GOAL OF THE EXERCISE: Every line containing the string "lines" is to be copied from the records.

Collected data:
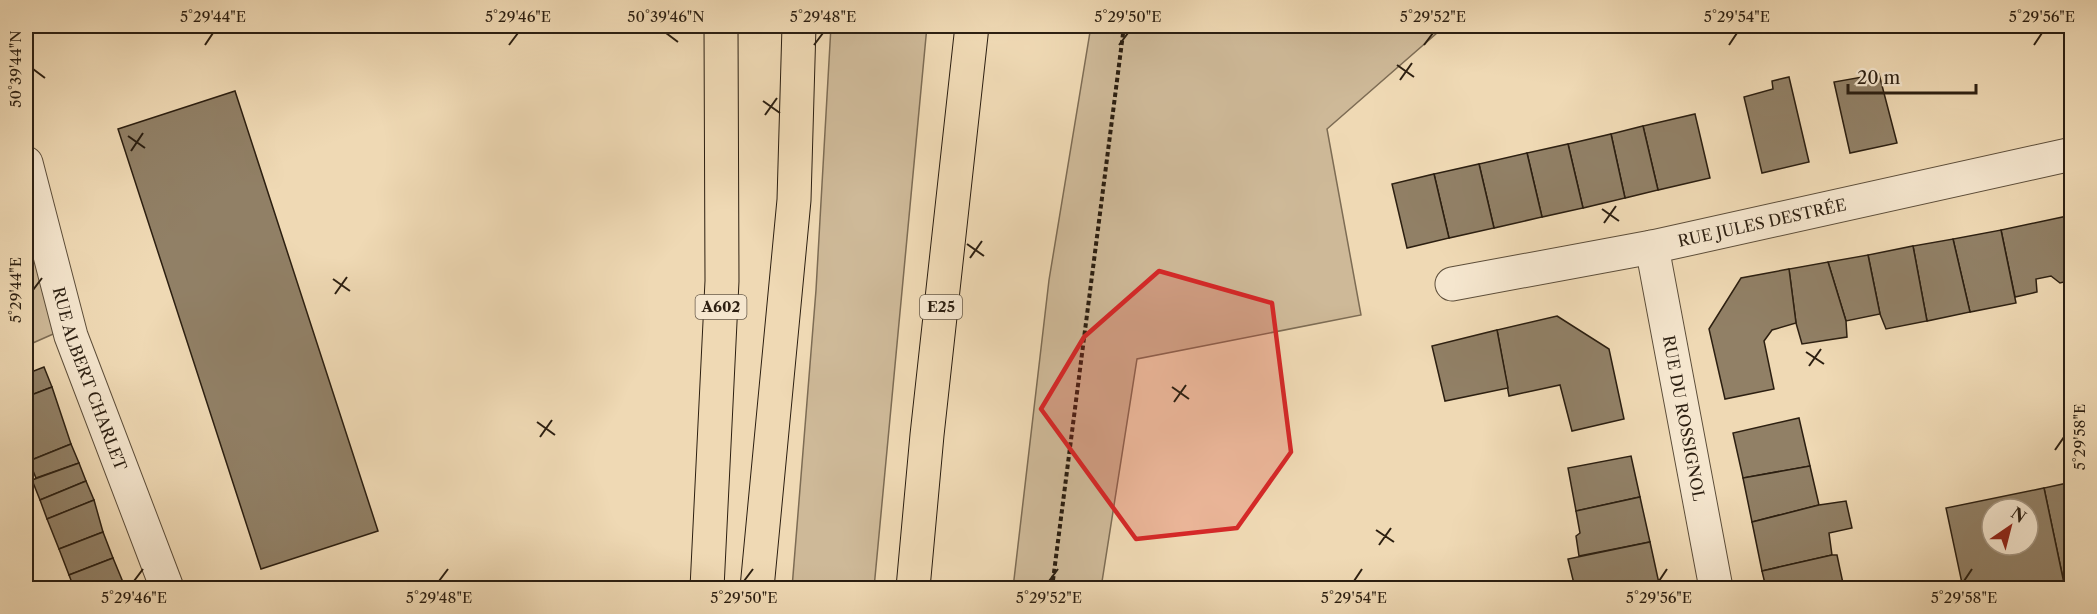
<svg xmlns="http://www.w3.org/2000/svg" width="2097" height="614" viewBox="0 0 2097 614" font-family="'Libre Caslon Text',serif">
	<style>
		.green { fill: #ceb998; stroke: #7d6c54; stroke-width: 1.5 }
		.building { fill: #918066; stroke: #2c1f11; stroke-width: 1.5; fill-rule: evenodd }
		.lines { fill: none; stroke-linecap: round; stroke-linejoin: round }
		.minor-casing { stroke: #5d4e3a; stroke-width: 35 }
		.highway-casing { stroke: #2c1f11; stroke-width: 35 }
		.path { stroke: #2c1f11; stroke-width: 4; stroke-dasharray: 4.5 3; stroke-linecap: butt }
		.minor { stroke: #f5e6ce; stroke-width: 33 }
		.highway { stroke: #efd9b4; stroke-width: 33 }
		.marked { fill: #d62828; fill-opacity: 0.2; stroke: #d62828; stroke-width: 4.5; stroke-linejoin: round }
		.ticks { fill: none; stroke: #2c1f11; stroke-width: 2 }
		.labels { text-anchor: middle; stroke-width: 4.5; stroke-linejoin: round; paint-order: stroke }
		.shield { fill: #f5e6ce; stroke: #685b4a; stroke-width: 1.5 }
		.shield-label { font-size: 15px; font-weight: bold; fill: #2c1f11 }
		.street-label { font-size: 16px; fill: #2c1f11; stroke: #f5e6ce }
		.neatline { fill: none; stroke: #2c1f11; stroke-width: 2 }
		.ticks-label { font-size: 15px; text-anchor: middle; fill: #2c1f11 }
	</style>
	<rect width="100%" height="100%" fill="#efd9b4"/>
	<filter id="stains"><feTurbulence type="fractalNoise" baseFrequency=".00333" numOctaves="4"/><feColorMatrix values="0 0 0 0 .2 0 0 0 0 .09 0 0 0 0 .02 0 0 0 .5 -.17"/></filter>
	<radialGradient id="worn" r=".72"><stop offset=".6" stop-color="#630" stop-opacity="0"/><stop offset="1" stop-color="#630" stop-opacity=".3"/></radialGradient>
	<g class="green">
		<path d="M831,26H927L874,588H792L816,290Z"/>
		<path d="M1091,26H1445L1327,129L1361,315L1137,359L1101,588H1013L1049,280Z"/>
		<path d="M26,201L60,331L26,346Z"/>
	</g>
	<g class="building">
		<path d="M1879,74L1897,143L1850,153L1834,82Z"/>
		<path d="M1789,77L1809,162L1762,173L1744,97L1773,89L1772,81Z"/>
		<path d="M235,91L378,531L261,569L118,129Z"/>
		<path d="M1695,114L1710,178L1658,190L1643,126Z"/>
		<path d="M1643,126L1658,190L1625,198L1611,134Z"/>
		<path d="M1611,134L1625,198L1583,208L1568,144Z"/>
		<path d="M1568,144L1583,208L1542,217L1527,153Z"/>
		<path d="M1527,153L1542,217L1494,228L1479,164Z"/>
		<path d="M1479,164L1494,228L1449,238L1434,174Z"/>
		<path d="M1434,174L1449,238L1407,248L1392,184Z"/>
		<path d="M2072,215V280L2060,283L2051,276L2036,279L2037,292L2015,297L2001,230Z"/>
		<path d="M2001,230L2016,303L1970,312L1953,239Z"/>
		<path d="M1953,239L1970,312L1927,321L1913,246Z"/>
		<path d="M1913,246L1927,321L1886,329L1880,314L1868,255Z"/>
		<path d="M1868,255L1880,314L1846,321L1828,262Z"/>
		<path d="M1828,262L1846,321L1847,337L1802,344L1796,323L1789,269Z"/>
		<path d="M1789,269L1796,323L1772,330L1764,341L1774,389L1725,399L1709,329L1741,278Z"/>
		<path d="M1557,316L1609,349L1624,419L1572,431L1560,385L1509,396L1497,330Z"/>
		<path d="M1497,330L1508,388L1445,401L1432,346Z"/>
		<path d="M44,367L52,387L26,397V374Z"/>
		<path d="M52,387L71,444L29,461L26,451V397Z"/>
		<path d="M1799,418L1810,466L1743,478L1733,433Z"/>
		<path d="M71,444L79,463L36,478L29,461Z"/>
		<path d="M1631,456L1640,497L1576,511L1568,468Z"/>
		<path d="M79,463L86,481L40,500L32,480Z"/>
		<path d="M1810,466L1819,505L1752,522L1743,478Z"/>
		<path d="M86,481L94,500L47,519L40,500Z"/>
		<path d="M2072,482V581L2064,583L2044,488Z"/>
		<path d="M2044,488L2065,588H1963L1946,508ZM1992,509H2028V545H1992Z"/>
		<path d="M1640,497L1650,542L1579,556L1576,536L1580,533L1576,511Z"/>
		<path d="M94,500L103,532L59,549L47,519Z"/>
		<path d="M1846,501L1852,528L1829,533L1832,555L1762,571L1752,522L1819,505Z"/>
		<path d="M103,532L113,558L69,575L59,549Z"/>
		<path d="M1650,542L1660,588H1575L1568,559Z"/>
		<path d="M1832,555H1837L1844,588H1766L1762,571Z"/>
		<path d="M113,558L125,587L74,588L69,575Z"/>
	</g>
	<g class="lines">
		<defs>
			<g id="minor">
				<path id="s1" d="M26,163L71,336L167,588"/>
				<path id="s2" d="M1652,247L1716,588"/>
				<path id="s3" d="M1452,284L1652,247L2072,154"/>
			</g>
			<g id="highway">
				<path d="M707,588L722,281L721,26"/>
				<path d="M757,588L794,200L799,26"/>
				<path d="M913,588L927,435L972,26"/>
			</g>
		</defs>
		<use href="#minor" class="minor-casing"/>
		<use href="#highway" class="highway-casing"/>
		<path class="path" d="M1052,588L1124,26"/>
		<use href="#minor" class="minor"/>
		<use href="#highway" class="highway"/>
	</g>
	<path class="marked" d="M1159,271L1272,303L1291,452L1237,528L1136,539L1041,409L1084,337Z"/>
	<path class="ticks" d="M666,33L678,42M205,45L213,33M509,45L518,33M814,45L823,33M1119,45L1128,33M1424,45L1433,33M1729,45L1737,33M2034,45L2042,33M1397,65L1414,77M33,69L45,78M1400,80L1412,63M763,101L780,113M765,115L777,98M128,136L145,148M131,151L143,133M1602,209L1619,221M1604,223L1616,206M967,244L984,256M970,258L982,241M333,279L350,291M33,290L42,278M335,294L347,277M1806,352L1824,364M1809,366L1821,349M1172,387L1189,399M1174,402L1186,385M537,422L555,435M540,437L552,420M2055,450L2064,437M1376,530L1394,542M1379,545L1391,528M134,581L143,569M439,581L448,569M744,581L753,569M1049,581L1058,569M1354,581L1362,569M1659,581L1667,569M1964,581L1972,569"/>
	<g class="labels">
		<g class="shield">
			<rect x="695.5" y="295" width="51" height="24" rx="4.5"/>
			<rect x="920" y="295" width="42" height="24" rx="4.5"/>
		</g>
		<g class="shield-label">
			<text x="721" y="312">A602</text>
			<text x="941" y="312">E25</text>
		</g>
		<g class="street-label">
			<text dy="6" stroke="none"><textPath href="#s3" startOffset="316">RUE JULES DESTRÉE</textPath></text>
			<text dy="6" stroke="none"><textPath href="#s1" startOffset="225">RUE ALBERT CHARLET</textPath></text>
			<text dy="6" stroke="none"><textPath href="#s2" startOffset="174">RUE DU ROSSIGNOL</textPath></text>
		</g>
	</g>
	<rect width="2097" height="614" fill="none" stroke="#efd9b4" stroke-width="66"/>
	<g transform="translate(2010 527) rotate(35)"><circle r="28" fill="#f5e6ce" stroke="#a59682" stroke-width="1.5"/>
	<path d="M0-4.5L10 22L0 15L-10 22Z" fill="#8f2418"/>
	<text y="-9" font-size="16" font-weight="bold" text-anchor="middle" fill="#2c1f11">N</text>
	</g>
	<path d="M1848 84v9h128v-9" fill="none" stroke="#2c1f11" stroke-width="3"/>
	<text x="1857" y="84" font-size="18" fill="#2c1f11" stroke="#f5e6ce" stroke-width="4.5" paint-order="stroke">20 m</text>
	<rect x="33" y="33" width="2031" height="548" class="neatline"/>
	<g class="ticks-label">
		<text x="213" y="22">5°29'44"E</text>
		<text x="518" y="22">5°29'46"E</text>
		<text x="666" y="22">50°39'46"N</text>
		<text x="823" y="22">5°29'48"E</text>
		<text x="1128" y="22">5°29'50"E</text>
		<text x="1433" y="22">5°29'52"E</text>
		<text x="1737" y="22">5°29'54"E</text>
		<text x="2042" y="22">5°29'56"E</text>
		<text transform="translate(16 69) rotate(-90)" y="5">50°39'44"N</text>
		<text transform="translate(16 290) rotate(-90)" y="5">5°29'44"E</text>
		<text transform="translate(2080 437) rotate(-90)" y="5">5°29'58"E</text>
		<text x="134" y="603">5°29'46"E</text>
		<text x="439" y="603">5°29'48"E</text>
		<text x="744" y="603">5°29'50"E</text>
		<text x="1049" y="603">5°29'52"E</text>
		<text x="1354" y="603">5°29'54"E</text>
		<text x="1659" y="603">5°29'56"E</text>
		<text x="1964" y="603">5°29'58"E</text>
	</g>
	<rect width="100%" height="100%" filter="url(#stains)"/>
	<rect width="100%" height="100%" fill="url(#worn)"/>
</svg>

ANSWER BOX:
		.lines { fill: none; stroke-linecap: round; stroke-linejoin: round }
	<g class="lines">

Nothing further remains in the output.